Directions for this task: Please retype the records below exactly as they appear, but leave out the pictures.

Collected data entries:
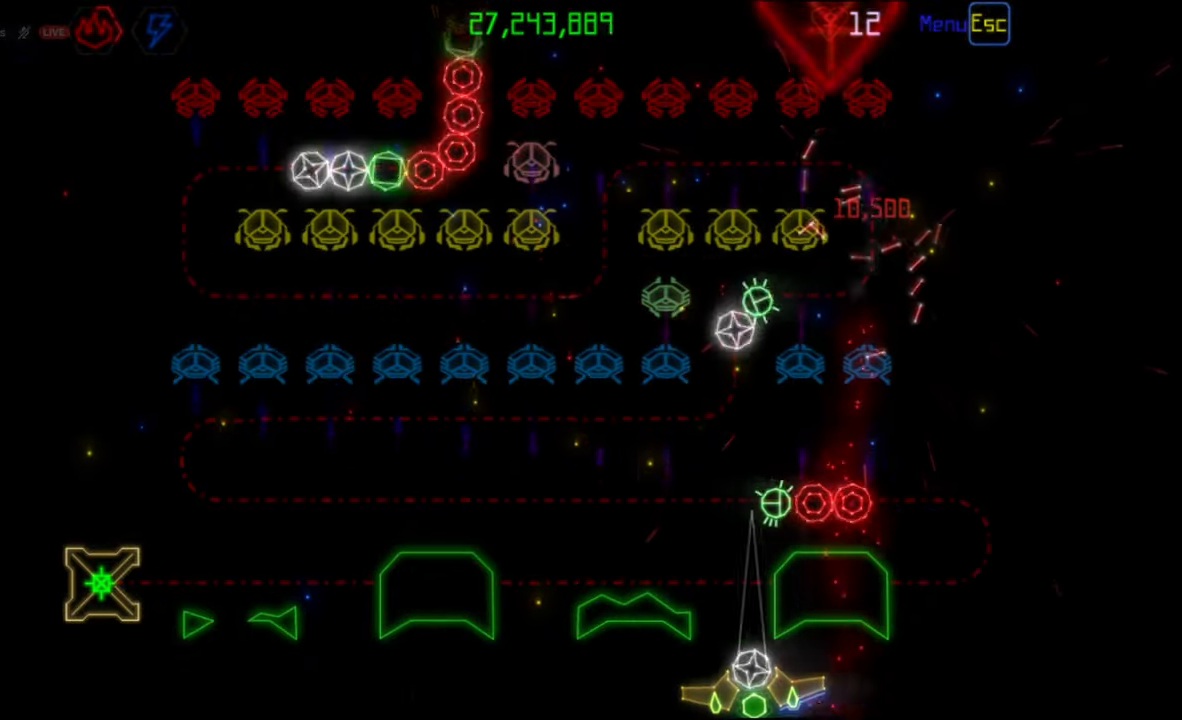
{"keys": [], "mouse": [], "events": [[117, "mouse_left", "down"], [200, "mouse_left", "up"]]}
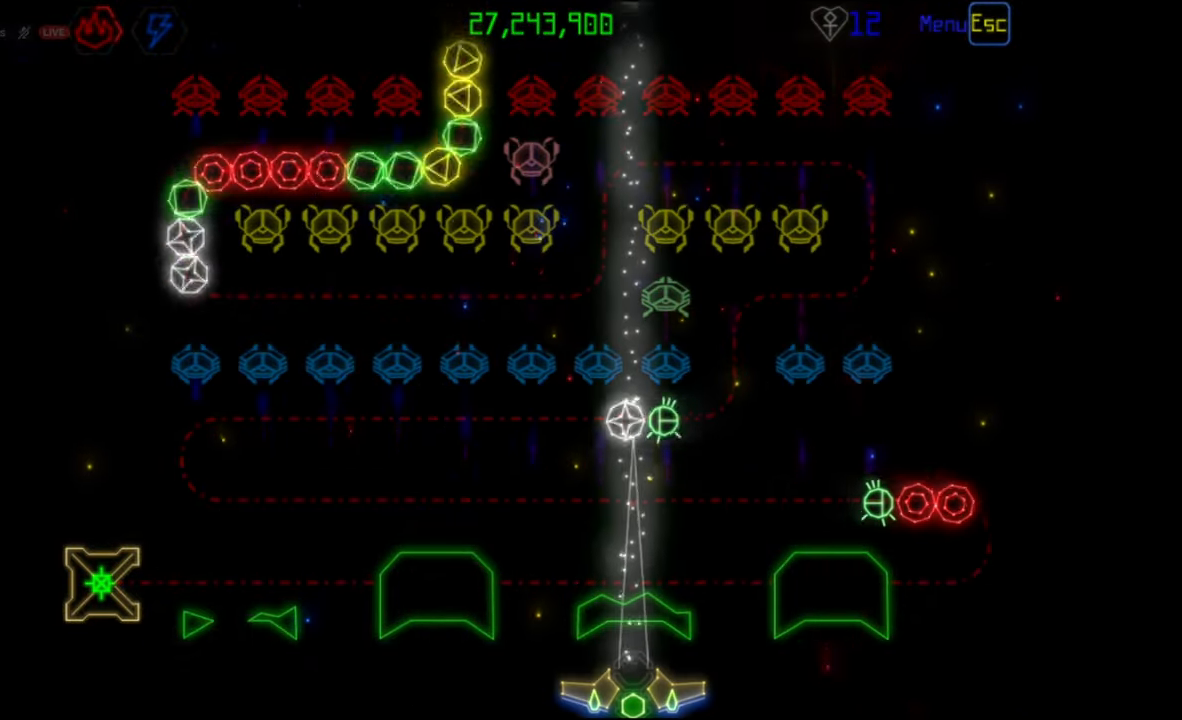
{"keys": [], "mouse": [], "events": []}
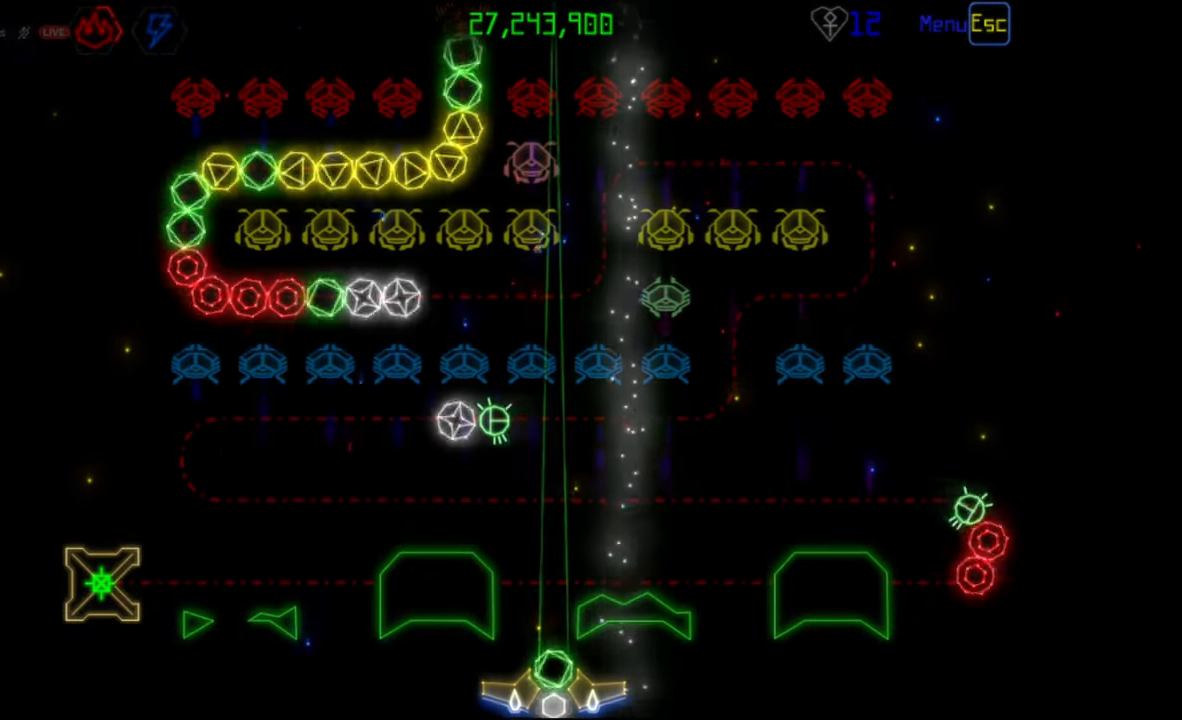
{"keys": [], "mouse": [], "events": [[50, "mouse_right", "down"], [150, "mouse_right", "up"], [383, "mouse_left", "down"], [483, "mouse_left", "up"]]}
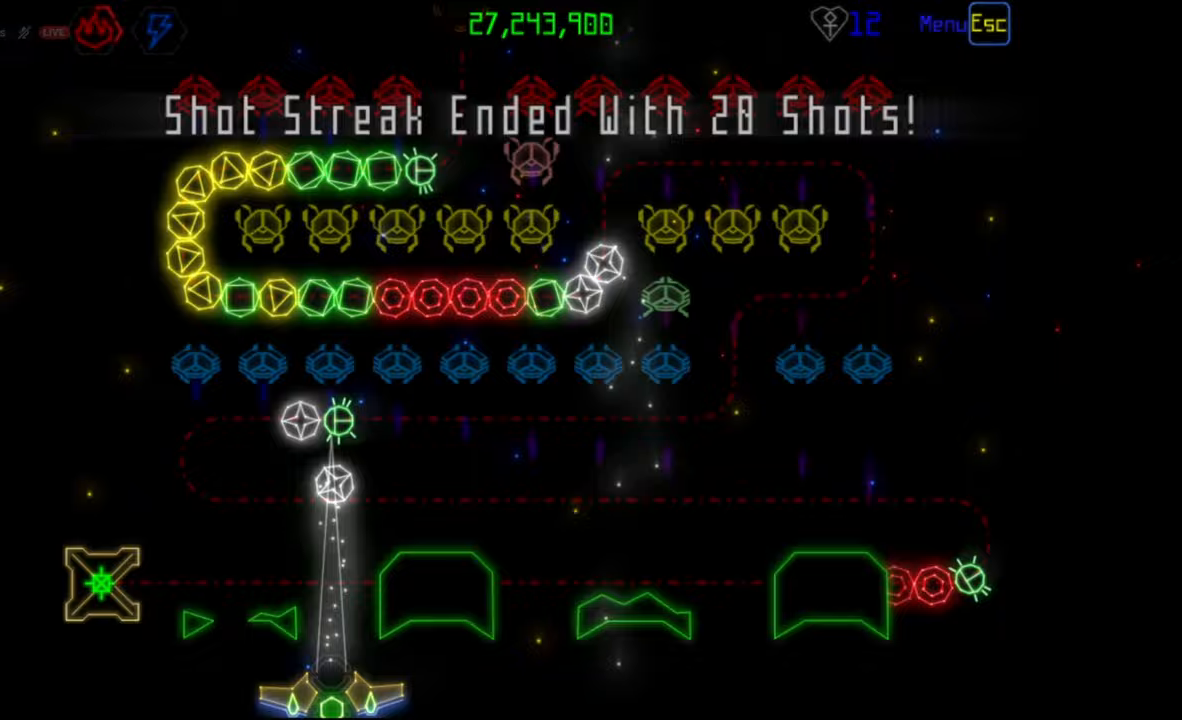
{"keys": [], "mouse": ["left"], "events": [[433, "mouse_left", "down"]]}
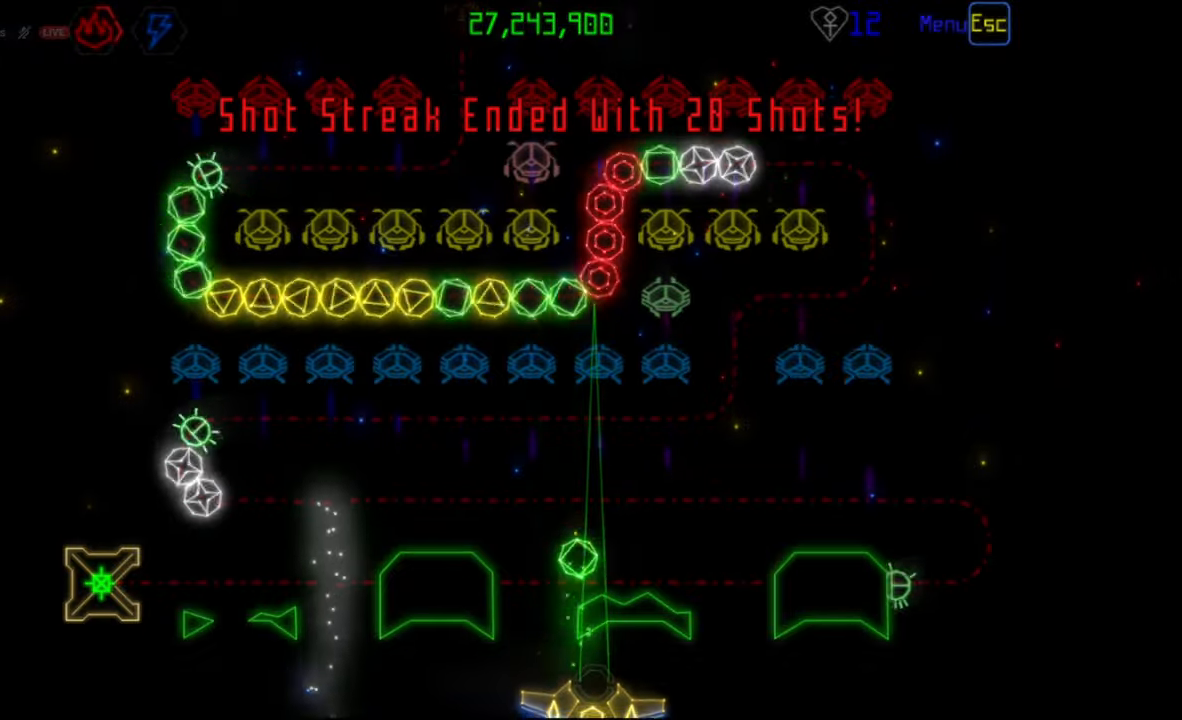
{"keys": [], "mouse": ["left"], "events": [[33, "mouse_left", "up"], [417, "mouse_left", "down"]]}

Answer section:
{"keys": [], "mouse": [], "events": [[117, "mouse_left", "down"], [200, "mouse_left", "up"]]}
{"keys": [], "mouse": [], "events": []}
{"keys": [], "mouse": [], "events": [[50, "mouse_right", "down"], [150, "mouse_right", "up"], [383, "mouse_left", "down"], [483, "mouse_left", "up"]]}
{"keys": [], "mouse": ["left"], "events": [[433, "mouse_left", "down"]]}
{"keys": [], "mouse": ["left"], "events": [[33, "mouse_left", "up"], [417, "mouse_left", "down"]]}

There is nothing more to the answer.